• _TASK REQUIREMENTS_
In the inline assembly excerpt, what image does the program produce when it runs the inline assembly code?
+++ EXCERPTED TEXT
2

I'm working on an assignment where I have to convert a snippet of C code to inline assembly. The code is part of a program that renders a Julia fractal.

I've tested the outputs of both code snippets and they match exactly, yet my program still outputs a different image (a proper Julia fractal for the C code, a flat pink screen for the inline assembly code).

This is the starting part of the function as well as the return

COLORREF render_point(const double &a, 
                      const double &b, int N) {
  double cRe = -0.5;
  double cIm = -0.05;
  double x(a), y(b);
  double norm = x*x+y*y;
  int n;
  double three = 3.0;

  (loop goes here)

  return HSVtoRGB(n % 256, 255 , 255 *(n<N));
}

Here's the C code

for (n = 0; norm < 4.0 && n < N; ++n) 
{
    double old_x = x;
    double old_y = y;

    x = (old_x * old_x * old_x) - (3 * old_y * old_y * old_x) + cRe;
    y = (3 * old_y * old_x * old_x) - (old_y * old_y * old_y) + cIm;

    norm = x*x+y*y;
}

and the inline assembly code:

for (n = 0; norm < 4.0 && n < N; ++n) 
  {
    __asm {
        // Create (old_x * old_x * old_x)
        fld x;
        fmul x;
        fmul x;

        // Create (3 * old_y * old_y * old_x)
++++++
+++ DATA ROWS
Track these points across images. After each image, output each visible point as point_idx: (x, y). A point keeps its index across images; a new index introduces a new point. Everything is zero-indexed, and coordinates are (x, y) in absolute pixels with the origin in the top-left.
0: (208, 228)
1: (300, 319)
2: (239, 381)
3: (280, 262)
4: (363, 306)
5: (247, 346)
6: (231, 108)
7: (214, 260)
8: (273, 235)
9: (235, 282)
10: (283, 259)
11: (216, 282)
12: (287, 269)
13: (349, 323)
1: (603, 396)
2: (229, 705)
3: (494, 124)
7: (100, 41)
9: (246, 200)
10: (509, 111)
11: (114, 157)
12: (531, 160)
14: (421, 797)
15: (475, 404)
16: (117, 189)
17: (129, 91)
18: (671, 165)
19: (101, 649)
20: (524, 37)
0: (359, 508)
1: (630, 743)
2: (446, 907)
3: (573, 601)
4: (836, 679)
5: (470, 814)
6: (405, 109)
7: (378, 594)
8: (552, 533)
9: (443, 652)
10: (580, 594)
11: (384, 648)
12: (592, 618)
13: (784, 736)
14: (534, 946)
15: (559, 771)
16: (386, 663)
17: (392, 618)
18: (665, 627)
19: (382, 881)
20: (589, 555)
++++++
• _EXERCISE RESULT_
A flat pink screen.